The current study attributed PDO-1 and PDO-5 growth to c-Myc and EGFR gene amplification and increased expression, respectively.
Treatment responses
Chemotherapy for ovarian cancer often involves a combination treatment of paclitaxel and carboplatin. Paclitaxel sensitivity was observed in all organoids and implants. Conversely, high OXPHOS xenografts responded early to carboplatin treatment, whereas low OXPHOS grafts showed an absence of response.
Conclusions
The ability to distinguish OXPHOS activity using 13C magnetic resonance spectroscopic imaging of hyperpolarized (1-13C) pyruvate metabolism is a promising approach to distinguish tumor cells with high or low OXPHOS activity. Thus, this imaging technique has the potential to detect early treatment responses in HGSOC in the absence of gross changes in tumor volume.

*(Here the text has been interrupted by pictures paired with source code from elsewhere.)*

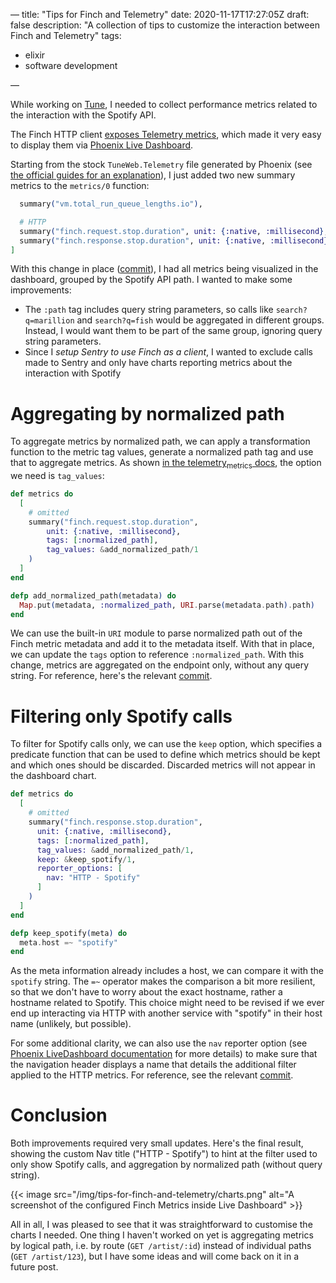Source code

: ---
title: "Tips for Finch and Telemetry"
date: 2020-11-17T17:27:05Z
draft: false
description: "A collection of tips to customize the interaction between Finch and Telemetry"
tags:
  - elixir
  - software development
---

While working on [[https://github.com/fully-forged/tune][Tune]], I needed to collect performance metrics related to the interaction with the Spotify API.

The Finch HTTP client [[https://hexdocs.pm/finch/Finch.html#module-telemetry][exposes Telemetry metrics]], which made it very easy to display them via [[https://hex.pm/packages/phoenix_live_dashboard][Phoenix Live Dashboard]].

Starting from the stock ~TuneWeb.Telemetry~ file generated by Phoenix (see [[https://hexdocs.pm/phoenix/telemetry.html#content][the official guides for an explanation]]), I just added two new summary metrics to the ~metrics/0~ function:

#+begin_src elixir
  summary("vm.total_run_queue_lengths.io"),

  # HTTP
  summary("finch.request.stop.duration", unit: {:native, :millisecond}, tags: [:path]),
  summary("finch.response.stop.duration", unit: {:native, :millisecond}, tags: [:path])
]
#+end_src

With this change in place ([[https://github.com/fully-forged/tune/commit/7c573aa30313a8adf1954076b9cd957f0f910155][commit]]), I had all metrics being visualized in the dashboard, grouped by the Spotify API path. I wanted to make some improvements:

- The ~:path~ tag includes query string parameters, so calls like ~search?q=marillion~ and ~search?q=fish~ would be aggregated in different groups. Instead, I would want them to be part of the same group, ignoring query string parameters.
- Since I [[{{< ref "posts/using-finch-with-sentry.org" >}}][setup Sentry to use Finch as a client]], I wanted to exclude calls made to Sentry and only have charts reporting metrics about the interaction with Spotify

* Aggregating by normalized path

To aggregate metrics by normalized path, we can apply a transformation function to the metric tag values, generate a normalized path tag and use that to aggregate metrics. As shown [[https://hexdocs.pm/telemetry_metrics/Telemetry.Metrics.html#module-metrics][in the telemetry_metrics docs]], the option we need is ~tag_values~:

#+begin_src elixir
def metrics do
  [
    # omitted
    summary("finch.request.stop.duration",
        unit: {:native, :millisecond},
        tags: [:normalized_path],
        tag_values: &add_normalized_path/1
    )
  ]
end

defp add_normalized_path(metadata) do
  Map.put(metadata, :normalized_path, URI.parse(metadata.path).path)
end
#+end_src

We can use the built-in ~URI~ module to parse normalized path out of the Finch metric metadata and add it to the metadata itself. With that in place, we can update the ~tags~ option to reference ~:normalized_path~. With this change, metrics are aggregated on the endpoint only, without any query string. For reference, here's the relevant [[https://github.com/fully-forged/tune/commit/8ab6fab59357e97579ac086a94e768193c2872a5?branch=8ab6fab59357e97579ac086a94e768193c2872a5&diff=unified][commit]].

* Filtering only Spotify calls

To filter for Spotify calls only, we can use the ~keep~ option, which specifies a predicate function that can be used to define which metrics should be kept and which ones should be discarded. Discarded metrics will not appear in the dashboard chart.

#+begin_src elixir
def metrics do
  [
    # omitted
    summary("finch.response.stop.duration",
      unit: {:native, :millisecond},
      tags: [:normalized_path],
      tag_values: &add_normalized_path/1,
      keep: &keep_spotify/1,
      reporter_options: [
        nav: "HTTP - Spotify"
      ]
    )
  ]
end

defp keep_spotify(meta) do
  meta.host =~ "spotify"
end
#+end_src

As the meta information already includes a host, we can compare it with the ~spotify~ string. The ~=~~ operator makes the comparison a bit more resilient, so that we don't have to worry about the exact hostname, rather a hostname related to Spotify. This choice might need to be revised if we ever end up interacting via HTTP with another service with "spotify" in their host name (unlikely, but possible).

For some additional clarity, we can also use the ~nav~ reporter option (see [[https://hexdocs.pm/phoenix_live_dashboard/metrics.html#reporter-options][Phoenix LiveDashboard documentation]] for more details) to make sure that the navigation header displays a name that details the additional filter applied to the HTTP metrics. For reference, see the relevant [[https://github.com/fully-forged/tune/commit/c9f483d93c0813c0e680a4aaf2a88fed0851334f#diff-f599bf85f0cafc16b50f0e1a561b6aa39e4ab256fb6d43e8726619570866c5b1][commit]].

* Conclusion

Both improvements required very small updates. Here's the final result, showing the custom Nav title ("HTTP - Spotify") to hint at the filter used to only show Spotify calls, and aggregation by normalized path (without query string).
  
{{< image src="/img/tips-for-finch-and-telemetry/charts.png" alt="A screenshot of the configured Finch Metrics inside Live Dashboard" >}}

All in all, I was pleased to see that it was straightforward to customise the charts I needed. One thing I haven't worked on yet is aggregating metrics by logical path, i.e. by route (~GET /artist/:id~) instead of individual paths (~GET /artist/123~), but I have some ideas and will come back on it in a future post.
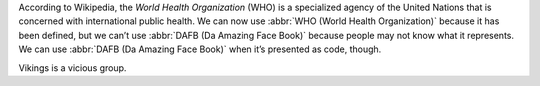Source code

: According to Wikipedia, the *World Health Organization* (WHO) is a specialized agency of the United
Nations that is concerned with international public health. We can now use :abbr:`WHO (World Health
Organization)` because it has been defined, but we can’t use :abbr:`DAFB (Da Amazing Face Book)`
because people may not know what it represents. We can use :abbr:`DAFB (Da Amazing Face Book)` when
it’s presented as code, though.

Vikings is a vicious group.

Importantly, no correlation was observed between copy number abnormalities and OXPHOS activity. Furthermore, no difference in (18F) FDG uptake between tumor models was reported.
Gene copy signatures can help predict ovarian cancer and determine the type of treatment. However, different tumor deposits may have varying genomic signatures and, as a result, chemosensitivities.
Metabolic imaging overcomes some of the traditional limitations associated with tissue biopsies while also increasing the accuracy of detection of OXPHOS activity in tumors.
Journal reference:
Chia, M. L., Bulat, F., Gaunt, A., et al. (2024). Metabolic imaging distinguishes ovarian cancer subtypes and detects their early and variable responses to treatment. Oncogene. doi:10.1038/s41388-024-03231-w.